Overall, treatment with aspirin and clopidogrel compared with aspirin alone might prevent 10 ischemic events per 1000 treated (not statistically significant) at a cost of 13 life-threatening hemorrhages per 1000 treated. The researchers concluded that there was no demonstrable benefit of adding aspirin to clopidogrel for secondary prevention of stroke.
A major limitation of this study was that the majority of patients enrolled had lacunar strokes, a stroke subtype that is not believed to be of pure atherothrombotic origin and that has the lowest recurrence rates.13 Future studies on secondary stroke prevention will address issues of stroke subtype and location.14
Other trials that did not specifically look at clopidogrel + aspirin therapy for noncardioembolic stroke but examined relevant issues also warrant mention:
- The Atrial Fibrillation Clopidogrel Trial with Irbesartan for Prevention of Vascular Events—W (ACTIVE W) trial compared an aspirin + clopidogrel combination to warfarin in patients with atrial fibrillation.15 ACTIVE W showed warfarin to be superior to combination antiplatelet therapy for prevention of vascular events including stroke, non-central nervous system emboli, MI, or vascular death (RR=1.44 for combination therapy).
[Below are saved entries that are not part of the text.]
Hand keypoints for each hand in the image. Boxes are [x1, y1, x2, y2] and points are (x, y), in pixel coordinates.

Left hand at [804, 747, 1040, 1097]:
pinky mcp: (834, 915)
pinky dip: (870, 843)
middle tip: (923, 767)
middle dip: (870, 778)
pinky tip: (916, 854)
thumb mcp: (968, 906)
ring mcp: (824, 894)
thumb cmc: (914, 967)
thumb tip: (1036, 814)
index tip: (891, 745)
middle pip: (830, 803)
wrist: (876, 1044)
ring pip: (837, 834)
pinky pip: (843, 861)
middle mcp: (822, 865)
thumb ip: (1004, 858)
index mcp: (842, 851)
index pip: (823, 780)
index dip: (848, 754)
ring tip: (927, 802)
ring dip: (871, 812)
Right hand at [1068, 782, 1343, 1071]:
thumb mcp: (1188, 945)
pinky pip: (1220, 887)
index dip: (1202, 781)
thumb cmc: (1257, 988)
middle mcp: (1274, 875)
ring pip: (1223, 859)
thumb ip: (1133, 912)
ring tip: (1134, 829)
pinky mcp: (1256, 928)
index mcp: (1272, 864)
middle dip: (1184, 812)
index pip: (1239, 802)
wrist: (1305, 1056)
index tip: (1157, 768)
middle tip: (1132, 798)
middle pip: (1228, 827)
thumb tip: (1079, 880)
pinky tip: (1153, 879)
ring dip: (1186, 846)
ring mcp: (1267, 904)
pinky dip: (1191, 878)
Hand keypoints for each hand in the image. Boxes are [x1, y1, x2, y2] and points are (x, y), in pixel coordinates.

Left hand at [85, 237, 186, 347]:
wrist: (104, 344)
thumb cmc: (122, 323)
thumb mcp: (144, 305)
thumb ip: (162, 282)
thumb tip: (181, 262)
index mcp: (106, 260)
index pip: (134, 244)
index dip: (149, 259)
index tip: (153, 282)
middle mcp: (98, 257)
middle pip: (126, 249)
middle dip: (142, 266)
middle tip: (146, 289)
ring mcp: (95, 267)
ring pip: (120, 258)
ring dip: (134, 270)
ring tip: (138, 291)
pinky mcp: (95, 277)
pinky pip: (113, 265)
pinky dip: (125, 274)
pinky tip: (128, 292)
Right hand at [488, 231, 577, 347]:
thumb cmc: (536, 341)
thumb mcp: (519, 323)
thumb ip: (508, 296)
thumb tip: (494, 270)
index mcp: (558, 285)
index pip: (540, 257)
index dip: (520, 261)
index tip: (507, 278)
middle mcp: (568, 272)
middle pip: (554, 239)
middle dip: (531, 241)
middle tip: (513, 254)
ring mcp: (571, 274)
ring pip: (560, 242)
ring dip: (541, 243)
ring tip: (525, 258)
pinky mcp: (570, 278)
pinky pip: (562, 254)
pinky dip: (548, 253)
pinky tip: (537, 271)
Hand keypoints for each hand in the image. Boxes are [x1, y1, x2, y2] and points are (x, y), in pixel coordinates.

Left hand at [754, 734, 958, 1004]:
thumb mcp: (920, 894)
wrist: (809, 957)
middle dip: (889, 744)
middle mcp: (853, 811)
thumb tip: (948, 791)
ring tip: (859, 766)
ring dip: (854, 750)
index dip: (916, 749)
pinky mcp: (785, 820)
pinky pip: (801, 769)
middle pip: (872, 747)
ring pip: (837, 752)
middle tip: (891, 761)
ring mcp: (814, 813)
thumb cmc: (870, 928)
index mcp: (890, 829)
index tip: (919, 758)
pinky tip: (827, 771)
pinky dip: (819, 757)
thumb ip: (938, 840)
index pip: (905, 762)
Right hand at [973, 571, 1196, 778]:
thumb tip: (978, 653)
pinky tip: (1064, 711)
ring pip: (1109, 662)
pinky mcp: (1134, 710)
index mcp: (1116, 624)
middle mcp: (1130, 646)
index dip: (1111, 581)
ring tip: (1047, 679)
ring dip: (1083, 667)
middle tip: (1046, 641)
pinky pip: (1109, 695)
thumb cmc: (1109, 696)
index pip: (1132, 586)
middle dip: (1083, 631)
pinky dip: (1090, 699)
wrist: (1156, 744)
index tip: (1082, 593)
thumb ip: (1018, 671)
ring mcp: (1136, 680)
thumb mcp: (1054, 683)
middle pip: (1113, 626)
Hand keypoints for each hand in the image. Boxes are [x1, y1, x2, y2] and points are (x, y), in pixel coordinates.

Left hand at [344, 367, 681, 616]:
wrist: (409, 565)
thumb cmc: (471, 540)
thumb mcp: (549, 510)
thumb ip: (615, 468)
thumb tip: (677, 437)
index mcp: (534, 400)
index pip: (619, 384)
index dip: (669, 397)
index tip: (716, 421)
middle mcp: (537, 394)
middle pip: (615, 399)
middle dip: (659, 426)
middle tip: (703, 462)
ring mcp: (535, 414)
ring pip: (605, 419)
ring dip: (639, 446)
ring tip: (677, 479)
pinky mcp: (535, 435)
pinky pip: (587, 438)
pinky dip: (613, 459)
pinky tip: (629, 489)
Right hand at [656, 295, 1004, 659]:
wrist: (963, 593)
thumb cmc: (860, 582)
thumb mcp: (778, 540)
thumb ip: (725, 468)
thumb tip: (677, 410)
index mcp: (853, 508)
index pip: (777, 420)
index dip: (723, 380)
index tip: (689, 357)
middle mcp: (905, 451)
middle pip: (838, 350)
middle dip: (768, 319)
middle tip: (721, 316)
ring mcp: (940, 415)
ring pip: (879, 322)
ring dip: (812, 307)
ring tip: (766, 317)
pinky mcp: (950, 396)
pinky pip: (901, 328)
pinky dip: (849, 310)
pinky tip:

- The Clopidogrel and Aspirin for Reduction of Emboli in Symptomatic Carotid Stenosis (CARESS) trial investigated combination antiplatelet therapy in patients with recently symptomatic carotid artery stenosis.16 Researchers in this small study used doppler ultrasound to see if combination therapy would lead to a reduction in asymptomatic microembolism from the carotid plaques. Patients received clopidogrel plus aspirin or aspirin alone for 7 days. The patients in the combination group had a 40% relative reduction in microembolism.